I’ve just received potentially devastating news. But that’s what I like about the word ‘potentially’. It has a deceptive sense of dynamism like when the teacher used to tell anxious parents at those dreadfully morbid PTA’s—“ though he lacks basic discipline, is detrimental to classroom decorum and his attention span is the size of a shrivelled pea, James has achieved perfection in nose picking and is a potentially good student.” There it is! The perfect way of saying that your child needs to make some drastic changes if he wants to be anything significant in life. The automatic positive connotation attached to the word is a psychological aberration, which when simplified would be called ‘wishful thinking.’ You could either soar to fame, success, wealth and all those words that make you wake up and tend to your monotonous life OR you could plummet into an abysmal hole, forgotten and alone. But judging by they way we love to throw around verbal rays of hope, ‘potentially’ is a laudable prediction that makes you believe that you can reach an invisible but desirable plane in the future provided you make the right the right choices in the present. So in the spirit of keeping things ‘potentially’ favourable, my out-of-the-blue ultra sound posits an array of choices that I need to make in order to steer upwards away from an erasable existence.
Before you begin erecting your stonewalls and push me away as a character not worth getting to know, I should burst the bubble and say that I’m not dying. I have been diagnosed with anything that might become the emotionally charged foundation of this book but I won’t refrain from including tear-jerking moments that I might come across n my life. After all this is a journal in progress and I didn’t opt for a one-way medium for nothing! I’m spilling the beans without the risk of burning them with the fierce judgemental eyes and heated tongues. I was scared, for the first time in my life about being alone, like someone lying semi naked on the sterile bleached hospital sheets with no outstretched hand to hold, no reassuring eyes to look into. It was a definite void that could only be filled by someone to have and hold.
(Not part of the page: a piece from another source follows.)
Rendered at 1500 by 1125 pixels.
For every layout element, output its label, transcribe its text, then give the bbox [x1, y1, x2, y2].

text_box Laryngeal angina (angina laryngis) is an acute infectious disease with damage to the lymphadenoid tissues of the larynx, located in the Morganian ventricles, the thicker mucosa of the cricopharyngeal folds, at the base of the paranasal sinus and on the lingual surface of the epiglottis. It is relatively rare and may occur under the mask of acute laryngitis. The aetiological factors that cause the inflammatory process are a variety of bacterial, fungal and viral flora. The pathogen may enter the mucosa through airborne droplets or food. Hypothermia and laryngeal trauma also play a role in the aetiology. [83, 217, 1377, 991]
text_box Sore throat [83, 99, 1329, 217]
And not having a phone number or a face in mind, the uncertainty of ever finding that special someone frightened me. So now I write until I find a reason to babble incoherently and giggle incessantly, rarely making sense to anyone except the one babbling right back at me.
I’m single and I’m waiting till I find butterflies that won’t leave my side. Just like the tattoo embedded on my left hip—committed and totally worth it!